## Action item
Reproduce every record below exactly, with the pictures left out.

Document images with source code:

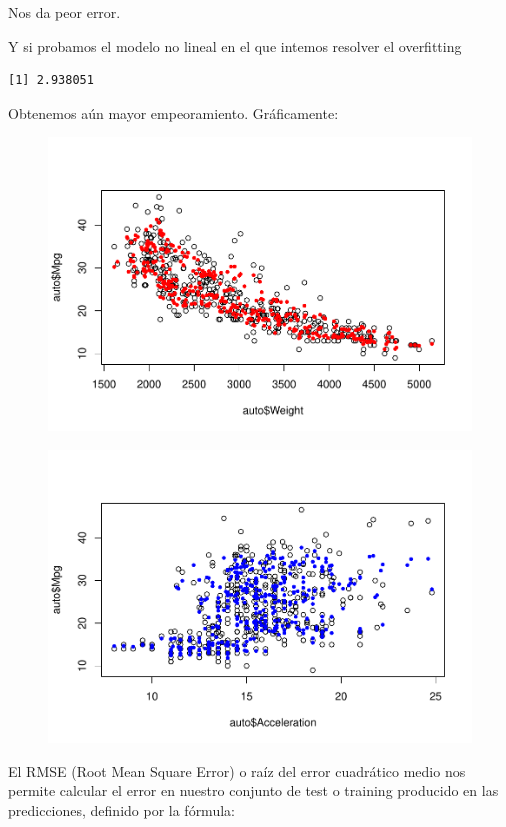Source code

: Nos da peor error.

Y si probamos el modelo no lineal en el que intemos resolver el overfitting

\begin{verbatim}
[1] 2.938051
\end{verbatim}

Obtenemos aún mayor empeoramiento. Gráficamente:

\begin{figure}[H]\includegraphics[width=.9\linewidth]{img/Regresion_files/figure-latex/unnamed-chunk-32-1} \caption{}\end{figure}

\begin{figure}[H]\includegraphics[width=.9\linewidth]{img/Regresion_files/figure-latex/unnamed-chunk-32-2} \caption{}\end{figure}

El RMSE (Root Mean Square Error) o raíz del error cuadrático medio nos permite calcular el error en nuestro conjunto de test o training producido en las predicciones, definido por la fórmula:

## Answer space
Source code

: Nos da peor error.

Y si probamos el modelo no lineal en el que intemos resolver el overfitting

\begin{verbatim}
[1] 2.938051
\end{verbatim}

Obtenemos aún mayor empeoramiento. Gráficamente:

\begin{figure}[H]\includegraphics[width=.9\linewidth]{img/Regresion_files/figure-latex/unnamed-chunk-32-1} \caption{}\end{figure}

\begin{figure}[H]\includegraphics[width=.9\linewidth]{img/Regresion_files/figure-latex/unnamed-chunk-32-2} \caption{}\end{figure}

El RMSE (Root Mean Square Error) o raíz del error cuadrático medio nos permite calcular el error en nuestro conjunto de test o training producido en las predicciones, definido por la fórmula:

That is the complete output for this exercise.